We're in Texas... ;-)

Would recommend CattleMax software. We use the LonghornMax2 version of theirs for our Longhorns.

We use:

In Texas:
  • [1] Blackleg (Clostridial bugs). Either Covexin 8 or UltraBac 7
    [2] Multi-purpose respiratory, etc. ViraShield 6 for BVD, IBR, PI3, BRSV, etc.
    [3] Brucellosis Vacc (by Vet) for heifers between 4 & 12 mos. old.
    [4] Vaccinate calves at 3-4 months with repeat at ~205 day weaning. Plus de-worm both times.
    [5] Entire herd annual vacc in spring.
    [6] De-worm all animals spring & fall with Ivomec or Agri-Mectin injectible. Sometimes adults in fall with pour-on.
    [7] Castrate (band) bull calves at weaning that are not sire prospect for registered or commercial cross-breeding.
    [8] TAHC Testing for Brucellosis yearly, TB Testing every other year by Vet in November.
    [9] Weigh and de-worm any animal sold before loading up.
    [10] Spray all animals when worked with Permectin II for flies.
    [11] Use blue algaecide in stock tanks + "Mosquito Bits" in water for algae and mosquito control. Empty and wash out stock tanks about once a week in spring, summer, and fall (or as needed) and refill with clean water, algaecide, & mosquito bits.
    [12] We also weigh on digital scale, measure hip height and horn length every time we work an animal as well as prior to sale. Other data include BW, WW, YW, annual weights, breeding records, current photos, and 6 generation pedigrees on all animals.

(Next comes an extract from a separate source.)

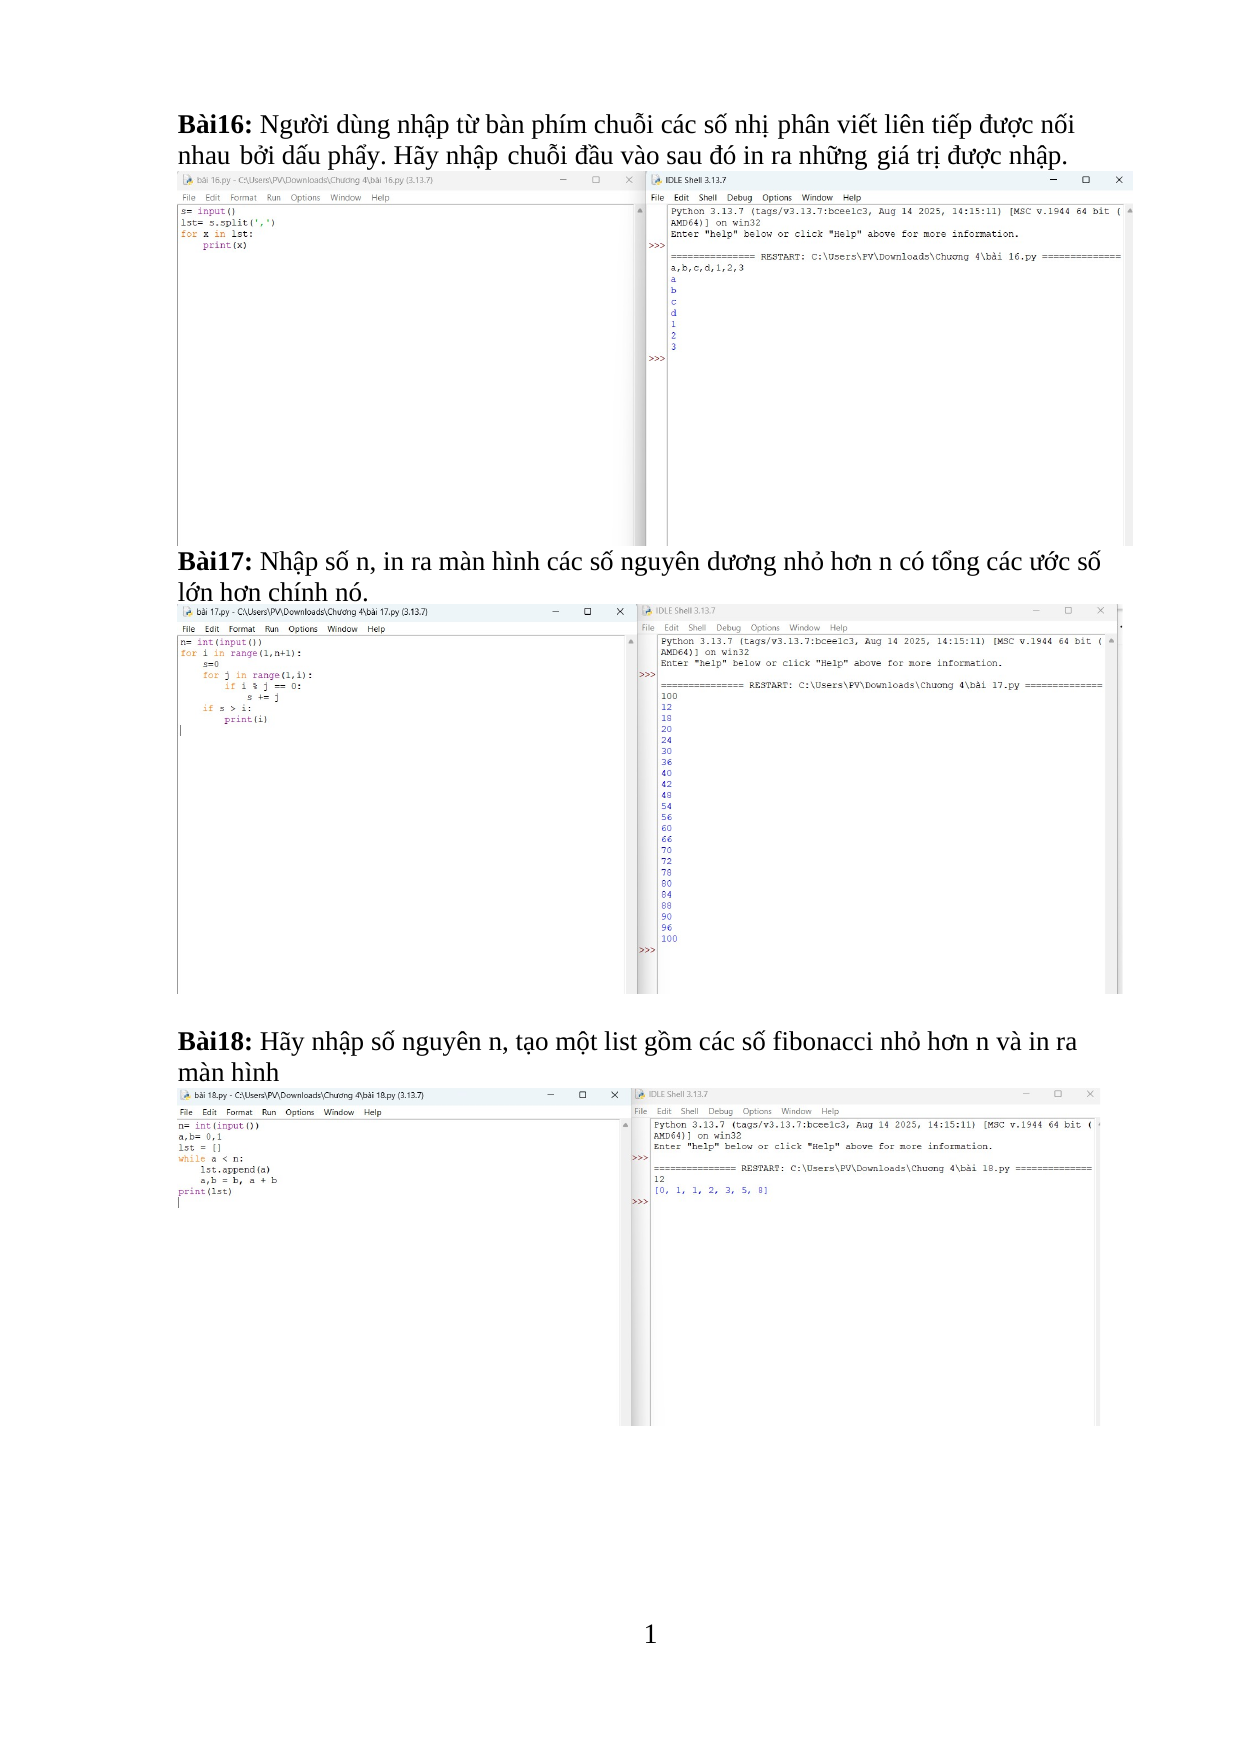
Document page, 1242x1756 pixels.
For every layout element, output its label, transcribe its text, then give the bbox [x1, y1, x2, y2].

About all I can think of at moment... :)
 
I always keep calving dates, the sire they are bred to, interval from a cows calf to the next calf she has, calf weight at day of sale, and days calf is old at day of sale. This way if you ever in a drought like Kentucky is now, you know which cows make the most money if you have to sell a few. As for shots, ask a good vet in your area. I have mine written down, but not handy right now. I know we for sure give blackleg, lepto, 5,7,or 9 way vac., sometimes we do pinkeye (you can get blackleg and pinkeye in one shot here. Absolutely give blackleg and lepto if your last dime you have.
 
i got the free trial cattle max and made myself a spreadsheet. All that is so expensive. University of Kentucky sent me another one that I really like. Check with them or your closest Univ. UK's had nice features.